While having been compared to some of the literary greats, Hassel’s style is unique, in it’s flowing, picturesque imagery. He uses satire and humor to deflect or perhaps pause the nature described in these novels. But more than anything, it is possibly the humanity he brings out over and over again, that beautifully steers the moral compass, of these novels. Here’s a little excerpt from MONTE CASSINO:
“We were in Milan being re-equipped. We drifted round while the others did the work. We threw our weight about in Biffi and Gran Italia, having rows with officers of different nationalities. They couldn’t stand us, because we smelled of death and talked in vulgarly loud voices, but we made friends with Radi, the waiter. He composed our menus. That was at Biffi opposite La Scala.

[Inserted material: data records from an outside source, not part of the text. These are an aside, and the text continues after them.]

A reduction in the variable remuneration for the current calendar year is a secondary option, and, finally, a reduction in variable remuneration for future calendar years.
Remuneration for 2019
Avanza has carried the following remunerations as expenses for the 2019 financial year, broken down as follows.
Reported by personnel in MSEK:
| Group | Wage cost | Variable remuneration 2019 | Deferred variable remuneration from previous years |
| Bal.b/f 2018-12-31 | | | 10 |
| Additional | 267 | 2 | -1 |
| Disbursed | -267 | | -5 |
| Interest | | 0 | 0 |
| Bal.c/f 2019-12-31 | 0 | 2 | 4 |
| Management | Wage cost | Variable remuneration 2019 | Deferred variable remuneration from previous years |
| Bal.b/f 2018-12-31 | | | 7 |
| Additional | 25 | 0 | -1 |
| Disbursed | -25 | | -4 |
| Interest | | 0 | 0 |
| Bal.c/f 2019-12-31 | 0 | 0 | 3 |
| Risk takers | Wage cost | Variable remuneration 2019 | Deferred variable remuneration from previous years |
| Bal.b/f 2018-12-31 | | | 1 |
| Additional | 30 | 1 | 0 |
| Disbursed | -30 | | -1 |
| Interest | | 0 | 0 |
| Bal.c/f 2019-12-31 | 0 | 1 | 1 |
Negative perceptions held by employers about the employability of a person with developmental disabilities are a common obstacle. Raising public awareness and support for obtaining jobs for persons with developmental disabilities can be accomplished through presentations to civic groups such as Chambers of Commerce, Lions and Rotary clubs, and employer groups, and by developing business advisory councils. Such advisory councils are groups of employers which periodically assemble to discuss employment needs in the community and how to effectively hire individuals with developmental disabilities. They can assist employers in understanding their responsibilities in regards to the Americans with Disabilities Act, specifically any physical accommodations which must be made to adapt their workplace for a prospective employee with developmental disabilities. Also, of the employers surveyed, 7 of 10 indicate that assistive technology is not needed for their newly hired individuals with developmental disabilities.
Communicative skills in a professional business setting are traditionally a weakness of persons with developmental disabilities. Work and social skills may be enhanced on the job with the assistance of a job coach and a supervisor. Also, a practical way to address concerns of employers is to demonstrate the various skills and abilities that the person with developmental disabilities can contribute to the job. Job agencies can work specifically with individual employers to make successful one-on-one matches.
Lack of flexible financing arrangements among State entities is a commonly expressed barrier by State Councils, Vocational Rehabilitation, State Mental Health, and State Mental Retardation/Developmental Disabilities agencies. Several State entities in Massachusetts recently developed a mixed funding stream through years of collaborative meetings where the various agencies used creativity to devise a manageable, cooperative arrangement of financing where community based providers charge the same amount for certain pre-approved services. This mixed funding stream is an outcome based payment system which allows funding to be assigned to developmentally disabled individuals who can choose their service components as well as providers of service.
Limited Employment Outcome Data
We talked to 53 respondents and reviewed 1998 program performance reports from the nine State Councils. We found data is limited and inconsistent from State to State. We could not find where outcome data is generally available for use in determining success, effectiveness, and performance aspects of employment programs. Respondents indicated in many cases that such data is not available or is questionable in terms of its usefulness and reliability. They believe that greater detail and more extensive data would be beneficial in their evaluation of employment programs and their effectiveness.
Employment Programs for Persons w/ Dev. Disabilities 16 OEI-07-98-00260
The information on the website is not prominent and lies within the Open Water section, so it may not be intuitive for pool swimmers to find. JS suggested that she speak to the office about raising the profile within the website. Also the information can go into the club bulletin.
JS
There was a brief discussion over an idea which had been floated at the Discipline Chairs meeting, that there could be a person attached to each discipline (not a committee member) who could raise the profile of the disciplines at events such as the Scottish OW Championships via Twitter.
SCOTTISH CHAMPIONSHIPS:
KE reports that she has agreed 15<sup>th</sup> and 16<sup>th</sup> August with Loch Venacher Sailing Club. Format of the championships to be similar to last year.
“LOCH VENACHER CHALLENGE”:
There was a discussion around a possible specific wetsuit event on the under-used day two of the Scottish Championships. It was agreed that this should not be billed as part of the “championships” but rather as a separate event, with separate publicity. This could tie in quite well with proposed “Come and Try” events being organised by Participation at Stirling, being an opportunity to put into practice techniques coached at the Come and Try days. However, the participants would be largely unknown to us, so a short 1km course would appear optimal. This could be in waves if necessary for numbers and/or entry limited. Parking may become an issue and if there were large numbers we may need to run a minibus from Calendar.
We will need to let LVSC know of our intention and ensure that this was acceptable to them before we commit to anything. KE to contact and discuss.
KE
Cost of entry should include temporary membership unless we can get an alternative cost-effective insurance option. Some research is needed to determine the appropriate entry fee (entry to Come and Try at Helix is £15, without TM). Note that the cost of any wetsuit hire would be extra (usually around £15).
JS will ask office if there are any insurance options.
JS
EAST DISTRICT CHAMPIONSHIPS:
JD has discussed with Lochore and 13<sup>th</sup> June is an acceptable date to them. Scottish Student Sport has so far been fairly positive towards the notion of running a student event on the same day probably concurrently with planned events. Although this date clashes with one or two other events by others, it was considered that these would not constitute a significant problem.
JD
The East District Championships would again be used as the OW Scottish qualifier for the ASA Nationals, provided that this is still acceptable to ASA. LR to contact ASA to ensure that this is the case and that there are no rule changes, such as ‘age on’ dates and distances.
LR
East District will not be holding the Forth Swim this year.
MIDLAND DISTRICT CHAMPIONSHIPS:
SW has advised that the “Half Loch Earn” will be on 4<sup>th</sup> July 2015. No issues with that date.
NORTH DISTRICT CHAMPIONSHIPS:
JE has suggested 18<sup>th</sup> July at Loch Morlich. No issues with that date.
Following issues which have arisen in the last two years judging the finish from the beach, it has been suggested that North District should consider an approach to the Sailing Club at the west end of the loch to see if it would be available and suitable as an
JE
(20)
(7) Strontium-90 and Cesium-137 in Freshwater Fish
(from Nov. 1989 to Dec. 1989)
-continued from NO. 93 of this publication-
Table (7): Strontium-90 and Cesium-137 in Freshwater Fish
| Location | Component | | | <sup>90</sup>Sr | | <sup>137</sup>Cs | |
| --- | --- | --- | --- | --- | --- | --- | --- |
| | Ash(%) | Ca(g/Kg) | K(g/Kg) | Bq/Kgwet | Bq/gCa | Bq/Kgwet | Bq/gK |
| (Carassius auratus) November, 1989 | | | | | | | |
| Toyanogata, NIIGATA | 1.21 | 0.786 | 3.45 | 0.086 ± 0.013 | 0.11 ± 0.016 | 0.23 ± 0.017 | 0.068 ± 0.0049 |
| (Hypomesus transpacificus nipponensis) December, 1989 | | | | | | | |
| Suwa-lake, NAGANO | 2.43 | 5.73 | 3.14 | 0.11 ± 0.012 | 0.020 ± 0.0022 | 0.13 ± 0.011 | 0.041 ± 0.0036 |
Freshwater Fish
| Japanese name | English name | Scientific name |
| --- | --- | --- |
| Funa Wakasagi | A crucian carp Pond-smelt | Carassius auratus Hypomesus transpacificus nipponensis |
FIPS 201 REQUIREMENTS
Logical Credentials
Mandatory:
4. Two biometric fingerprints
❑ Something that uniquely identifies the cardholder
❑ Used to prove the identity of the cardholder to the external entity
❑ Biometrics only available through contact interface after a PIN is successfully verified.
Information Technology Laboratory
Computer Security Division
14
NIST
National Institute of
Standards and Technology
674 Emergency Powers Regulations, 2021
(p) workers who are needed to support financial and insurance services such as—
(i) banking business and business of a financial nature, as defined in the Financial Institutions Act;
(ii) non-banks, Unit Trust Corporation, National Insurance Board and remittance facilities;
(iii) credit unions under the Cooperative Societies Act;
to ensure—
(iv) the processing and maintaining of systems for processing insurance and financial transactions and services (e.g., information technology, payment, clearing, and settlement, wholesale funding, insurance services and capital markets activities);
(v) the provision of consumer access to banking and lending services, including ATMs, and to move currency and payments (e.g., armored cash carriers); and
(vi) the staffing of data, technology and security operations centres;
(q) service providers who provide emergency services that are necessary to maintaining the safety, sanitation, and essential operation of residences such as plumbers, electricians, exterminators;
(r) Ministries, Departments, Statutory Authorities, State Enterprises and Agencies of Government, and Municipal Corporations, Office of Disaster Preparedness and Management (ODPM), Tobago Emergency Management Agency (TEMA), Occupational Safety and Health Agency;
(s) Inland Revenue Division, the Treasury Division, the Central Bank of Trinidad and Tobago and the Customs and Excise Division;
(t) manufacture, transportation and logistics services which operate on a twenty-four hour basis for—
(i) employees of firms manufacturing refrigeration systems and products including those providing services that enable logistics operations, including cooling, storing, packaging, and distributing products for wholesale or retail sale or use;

In the galleries and terrace cafes we drank fresa, which has a wonderful taste of strawberries.
Heide and Barcelona had a fit of megalomania. They went to La Scala every night. They thought that was the right thing to do, for anybody who was anybody in Milan went there.
I fell in love. You do, when you drink fresa at one of the small tables in the galleries. She was twenty. I wasn’t much older. Her father kicked her out, when he found us in bed; but when he saw my uniform he turned pleasant. It was the same with most people in Europe in those days, at all events as long as we were within sight and hearing, they were as pleasant as could be.
I decided I was going to desert, but unfortunately I got drunk on fresa again with its lovely taste of strawberries and confided in Porta. After that they would not let me go out alone any more. Deserting was a stupidity that could have unpleasant repercussions on one’s friends.
We played a football match with an Italian infantry team. The game was a draw because both spectators and the two teams began fighting.
When they chucked us out of Biffi’s, we fornicated behind the pillars in the galleries and then drank ourselves silly with the ack-ack gunners on the roof.
People said there was a lot of unrest in Milan, but we never noticed any. Perhaps that was because we were drinking chianti and fresa with the partisans.
When Biffi closed, we often went back to Radi’s. He lived in a basement that had patches of damp on the walls and springs protruding from the mouldy seats of the chairs.
Radi would take off his shoes and pour mineral water over his feet. He said it helped them.”